Last week I described the work of the American group that identified the minimum set of genes essential to sustain life in the simple bacterium Mycoplasma genitalium. A leading member of that group has declared it is now possible to create a living M. genitalium by synthesising the essential set of genes and the minimum other pieces of essential cellular machinery and putting the lot together under the right conditions. In my opinion this claim grossly underestimates the difficulties involved in synthesising life given our present limited knowledge of cell functioning. However, it seems equally clear the synthesis of life will become possible in time, and I may well be over-estimating the time frame involved.
J.B. Gurdon, at Oxford University, successfully cloned a frog in the 1960s, using a tadpole cell as his starting material. The clone developed into a normal adult frog. Despite the fact that, at that time, huge difficulties clearly lay in the path of duplicating this work in mammals, and even greater difficulties opposed its duplication using a cell of an adult animal as starting material, it nevertheless didn't require a Herculean feat of imagination to foresee that, before too long, an adult mammal would be cloned.
In 1997 the cloning of Dolly the sheep was announced to an amazed world. There seems to be no technical reason why the Dolly technique would not be successful in cloning a human being. Human cloning is a subject that bristles with ethical questions. But, prior to 1997, little or no consideration was given to these questions. After Dolly the whole world was suddenly agog over the matter. But, the whole area could have been under consideration since Gurdon cloned the frog 35 years ago. It is most unwise of us to allow big ethical issues to spring suddenly on an unsuspecting world where this can be avoided. Thankfully we may be getting wiser - the same issue of Science that announced the possibility of synthesising life also carried an article on the ethical implications of such a move. Also, the scientist, Dr Craig Ventner, who declared he now feels confident that he could synthesise a living cell, has declared he will take no action in this regard until an ethical debate has been finalised.
The perceived advantages of synthesising living cells are manifold. The genetic content of such cells would be designed to produce precise results. For example, organisms could be specifically designed to secrete valuable medical biochemical products at high yield and with no unwanted by-products. The ability to construct a wide variety of new organisms with precisely defined genetic content would also revolutionise the study of molecular cell biology.
Would such developments pose new threats to human health and/or to the environment? They probably wouldn't pose new types of threat additional to the perceived threats associated with current practices of genetic engineering. However, the capacity to synthesise new types of living cells would greatly speed up developments in genetic engineering and therefore would magnify the extent of whatever threats are already inherent in this technique. Strong majority scientific opinion holds that genetic engineering poses little or no threat. Suppose the capacity to synthesise life magnified these threats by five-times. The net result might then be, as a colleague once remarked to me about another type of low risk: "Five times damn-all is still damn-all".
The cloning of Dolly was followed by a public outcry against the idea of human cloning, which is widely considered to be unethical. Is it ethical to synthesise life? There has been little public reaction against the idea. I presume this is largely explained by the fact that the proposal is to synthesise a bacterium, not a human being. One might imagine that the Churches would object to the synthesis of life. The mainstream Western Churches were represented on the panel that wrote the paper on ethical considerations published in Science. These Churches voiced no major objections. I quote from the paper: "The prospect of constructing minimal and new genomes does not violate any fundamental moral precepts or boundaries, but does raise questions . . ." One of these questions concerns our reverence for life.
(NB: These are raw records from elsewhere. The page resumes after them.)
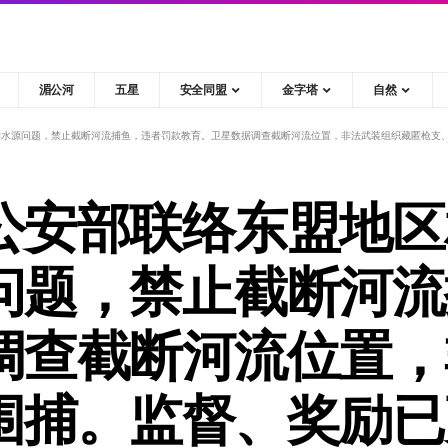
湄公河
五星
安全同盟
金字塔
自然
河流捕鱼，违者罚款教育。卫星数据调查截断河流位置，非法武装组织藏匿枪支、毒品。围捕。监督、奖励已更新身份证的民众，主动上缴
公安部联络东盟地区
问题，禁止截断河流
调查截断河流位置，
围捕。监督、奖励已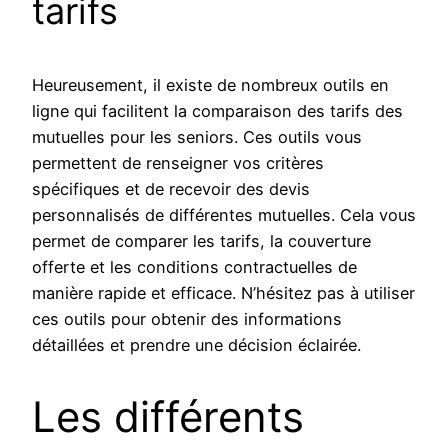
tarifs
Heureusement, il existe de nombreux outils en
ligne qui facilitent la comparaison des tarifs des
mutuelles pour les seniors. Ces outils vous
permettent de renseigner vos critères
spécifiques et de recevoir des devis
personnalisés de différentes mutuelles. Cela vous
permet de comparer les tarifs, la couverture
offerte et les conditions contractuelles de
manière rapide et efficace. N’hésitez pas à utiliser
ces outils pour obtenir des informations
détaillées et prendre une décision éclairée.
Les différents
Despite circumscribed specific exceptions, we humans still have reverence for life. To some extent this is engendered by the fact that, up until recently, the mechanisms that underpin life were a complete mystery. Over the past 50 years many of these mysteries have been explained. If we reach the stage where we can synthesise life from basic chemicals, what mystery will remain as to the physical basis of life? At that stage that fraction of our current reverence for life that depends on our ignorance of life's processes will vanish. That day is coming anyway, whether or not we synthesise life, as our knowledge of the molecular biology of the cell increases exponentially. Any lessening of reverence for life is a bad thing so we would do well to start replacing that fraction so far dependent on ignorance with a new reverence based on an appreciation of how the wonderful molecular organisation of life arose naturally.
The synthesis of life would be a major triumph for reductionism. Reductionism is the dominant approach used in modern science i.e. complex systems are studied by reducing them to their simplest component parts, studying the parts and then trying to understand the whole as the sum of the parts. Reductionism has been a most fruitful approach but it seems almost certain that its power to explain is limited to systems at lower levels of biological complexity. We need to develop more sophisticated approaches in order to understand systems like the brain. Impressive as the synthesis of life would be, an unwanted by-product could be to canonise reductionism as an all-powerful approach at a time when it is fast approaching the limits of its usefulness.
William Reville is a Senior Lecturer of Biochemistry and Director of Microscopy at UCC.